Mémoires d’instit - L'école des bateliers (2)

 

 


 

 

 J’en reviens à mon ami Baptiste

Amusant, il le resta toujours mais il arriva  parfois, et même souvent, que son tempérament dynamique, pour ne pas dire explosif, prenne le dessus. L’enfant, incapable de contrôler ce débordement, devenait alors quasiment ingérable.

Cet après-midi-là, durant une leçon de travail manuel, la discipline fut normalement relâchée.

Baptiste commença à agacer l’un puis l’autre de ses camarades. Il passa à un troisième puis à un quatrième faisant monter la tension autour de lui, ce qui l’amusait beaucoup.

J’intervins plusieurs fois mais sans aucun résultat .

Baptiste était en train de glisser de l’indiscipline légère à l’esprit révolutionnaire constructeur de barricades.

Ma patience disparue, je décidai de prendre le taureau par les cornes et de porter l’estocade qui consista à exclure Baptiste du cours durant cette heure de relaxation.

Ma collègue de la classe voisine avait la réputation de mater toutes les fortes têtes, de ne jamais s’en laisser compter et de calmer les crises enfantines les plus vives. Je demandai donc à Baptiste de ranger son matériel et d’aller passer une heure dans sa classe

Je l’accompagnai pour expliquer le problème à ma collègue qui accepta volontiers d’intervenir jusqu’au retour au calme du jeune cerveau en ébullition.

Mal lui en prit ! …..

Le fameux jeune cerveau avait continué à bouillonner durant le temps de changement de classe et la mise en ordre de son matériel ne lui avait pas enlevé le désir d’épater la galerie, si j’ose dire.

Après plus ou moins un quart d’heure, je vis la porte de ma classe littéralement sortie de ses gonds par une poussée furieuse et même hystérique…

« Ton élève, tu le gardes, je ne veux plus jamais le voir dans ma classe ! » hurla ma collègue. « Plus jamais ! » insista-t-elle en traînant Baptiste par le col puis en le catapultant dans sa rangée où il atterrit presque à quatre pattes.

L’explication arriva, crachée plutôt que narrée : «Il avait des ciseaux dans sa poche et, comme je l’avais assis près de la patère à laquelle j’accroche mon manteau, il a commencé à découper la fourrure du bas du vêtement. Mais qu’est-ce qu’il a dans la tête, ce petit démon ? ? ?»

« Plus jamais ! » reprit-elle, après quoi, elle sortit en claquant la porte avec violence.

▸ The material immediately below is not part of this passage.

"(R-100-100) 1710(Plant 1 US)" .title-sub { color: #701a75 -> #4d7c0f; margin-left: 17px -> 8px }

Dans la classe, un silence de mort régna jusqu’à la sonnerie de fin des cours. Même Baptiste se tint coi...

Deux tempéraments forts venaient de se heurter et les résultats qui s’en suivirent furent catastrophiques.

Je me sentis bouleversée, catastrophée, effondrée. Impossible de réparer de tels dégâts ! La fourrure cisaillée le resterait définitivement…..

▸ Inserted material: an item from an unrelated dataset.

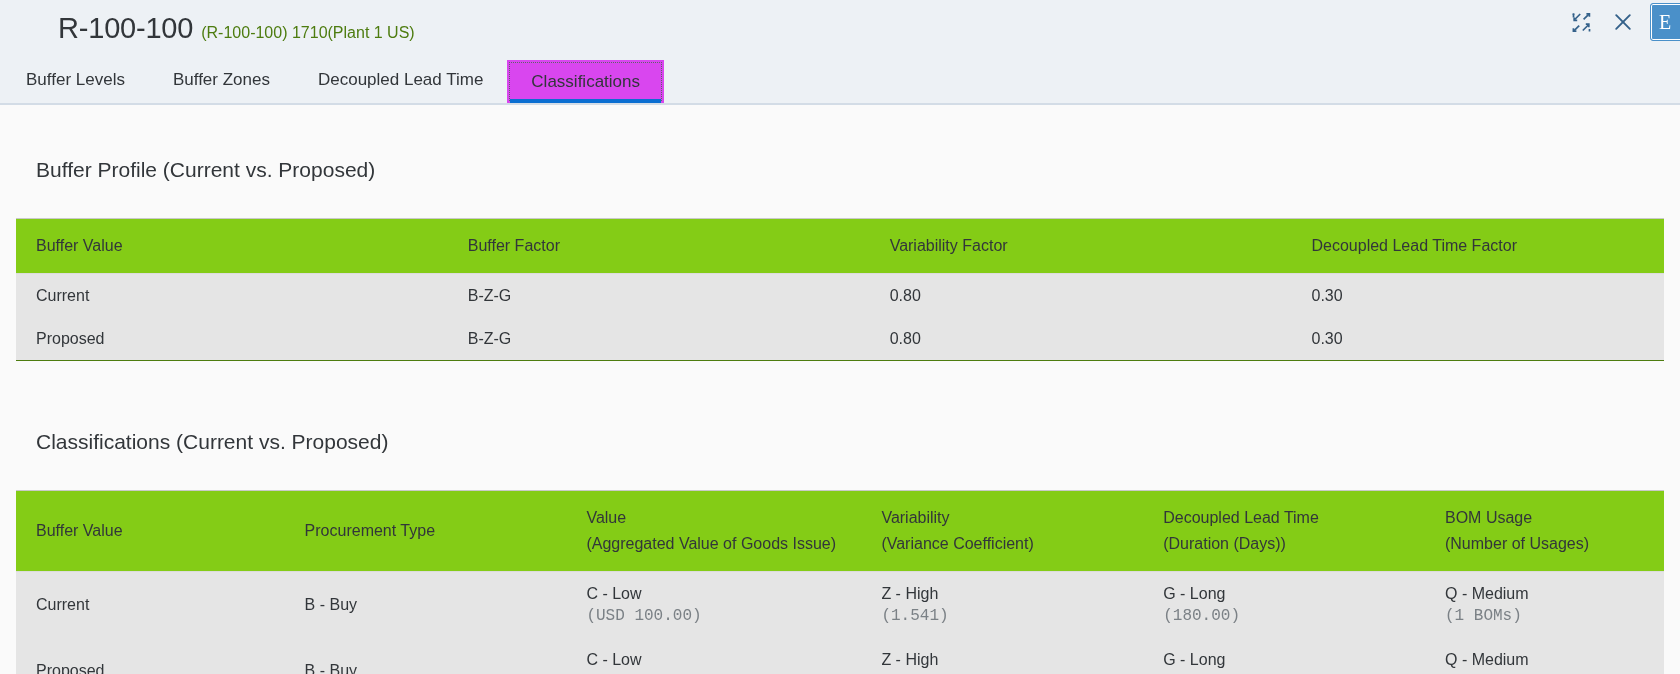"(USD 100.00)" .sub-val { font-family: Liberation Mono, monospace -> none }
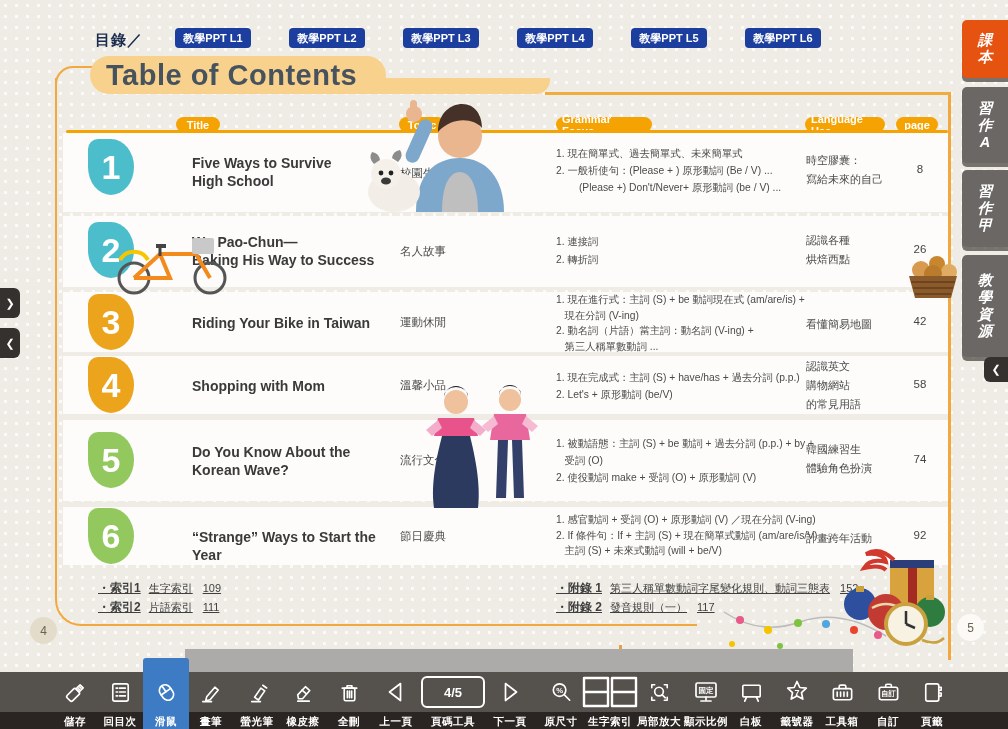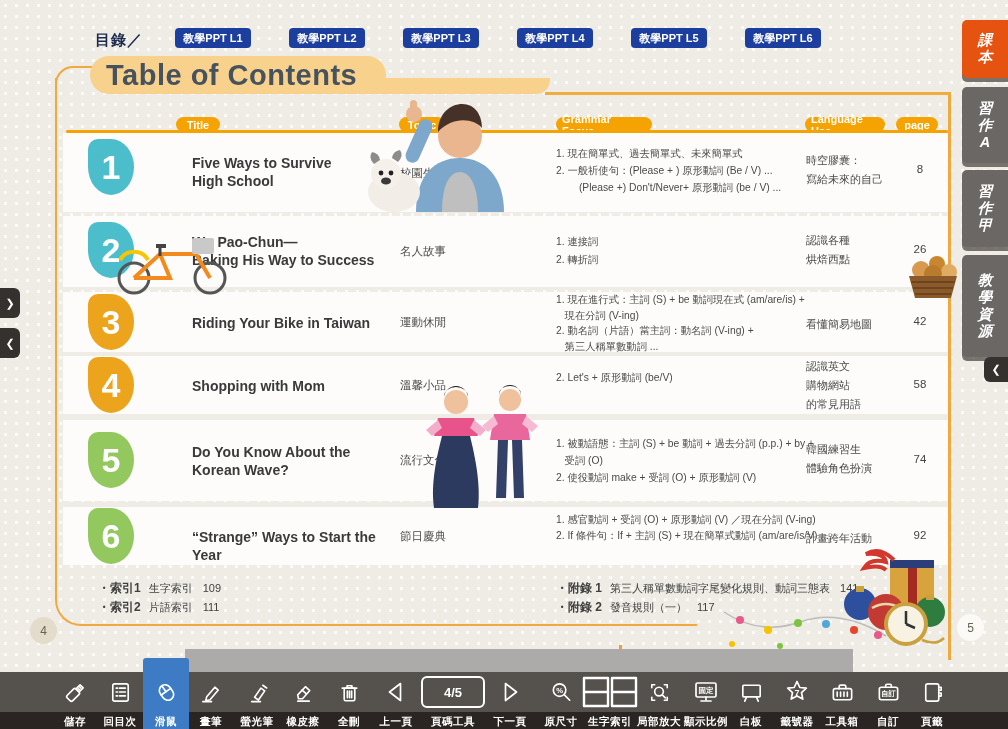"1. 現在完成式：主詞 (S) + have/has" div { html: none -> <div>1. 現在完成式：主詞 (S) + have/has + 過去分詞 (p.p.)</div> }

Honnêtement, je suis incapable de dire comment se termina cette mésaventure. Le trou noir du stress probablement .

Cependant, un souvenir très net me reste : celui de ma collègue arpentant la cour de récréation lors d’une surveillance, vêtue de son joli manteau en daim couleur rouille avec l’élégante fourrure plus claire qui garnissait le col, le bord des manches et le bas du vêtement. C’était la grande mode à l’époque !

Baptiste avait-il voulu y ajouter sa touche de jeune styliste ou chercha-t-il un rien de douceur à garder en poche dans le monde si cruel de cette école ?

La question reste ouverte depuis cinquante ans.